Department of Management.
Department of Information Systems and Cyber Security.
J Appl Psychol. 2018 Jun;103(6):659-675. doi: 10.1037/apl0000296. Epub 2018 Jan 22.
To address a long-standing concern regarding a gap between organizational science and practice, scholars called for more intuitive and meaningful ways of communicating research results to users of academic research. In this article, we develop a common language effect size index (CLβ) that can help translate research results to practice.

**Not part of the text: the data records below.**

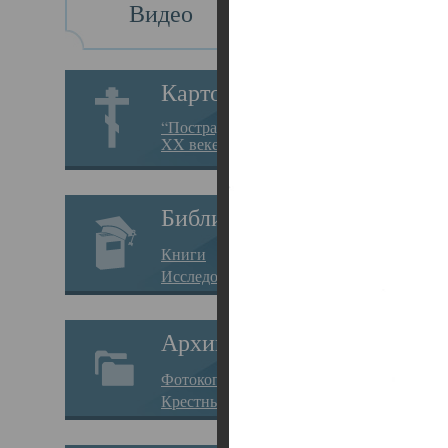
Видео
Св
Картотека
Свя
“Пострадавшие за веру в
XX веке на Севере”
23.12.
Сего
Библиотека
мере
Книги
целе
Исследования
резу
Архив
памя
Фотокопии дел
Арха
Крестные ходы
борь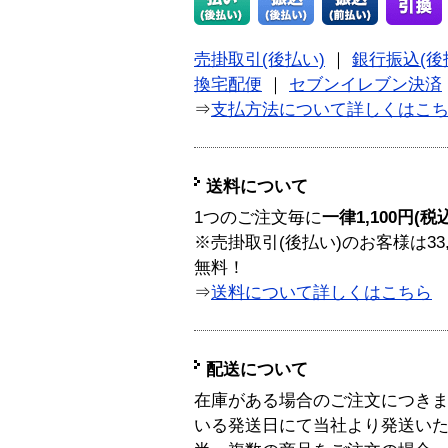
売掛取引(後払い)
｜
銀行振込(後
換宅配便
｜
セブンイレブン決済
⇒
支払方法について詳しくはこ
送料について
1つのご注文毎に
一律1,100円(税
※売掛取引(後払い)のお客様は33
無料！
⇒
送料について詳しくはこちら
配送について
在庫がある場合のご注文につき
いる発送日にて当社より発送い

We demonstrate how CLβ can be computed and used to interpret the effects of continuous and categorical predictors in multiple linear regression models. We also elaborate on how the proposed CLβ index is computed and used to interpret interactions and nonlinear effects in regression models. In addition, we test the robustness of the proposed index to violations of normality and provide means for computing standard errors and constructing confidence intervals around its estimates. (PsycINFO Database Record
为了解决组织科学与实践之间长期存在的差距问题,学者们呼吁采用更直观、更有意义的方式将研究结果传达给学术研究的使用者。在本文中,我们开发了一个通用的语言效应大小指数(CLβ),可以帮助将研究结果转化为实践。我们演示了如何计算 CLβ 并将其用于解释多元线性回归模型中连续和分类预测变量的效应。我们还详细说明了如何计算和使用所提出的 CLβ 指数来解释回归模型中的交互作用和非线性效应。此外,我们还测试了所提出的指数对违反正态性的稳健性,并提供了计算其估计值的标准误差和置信区间的方法。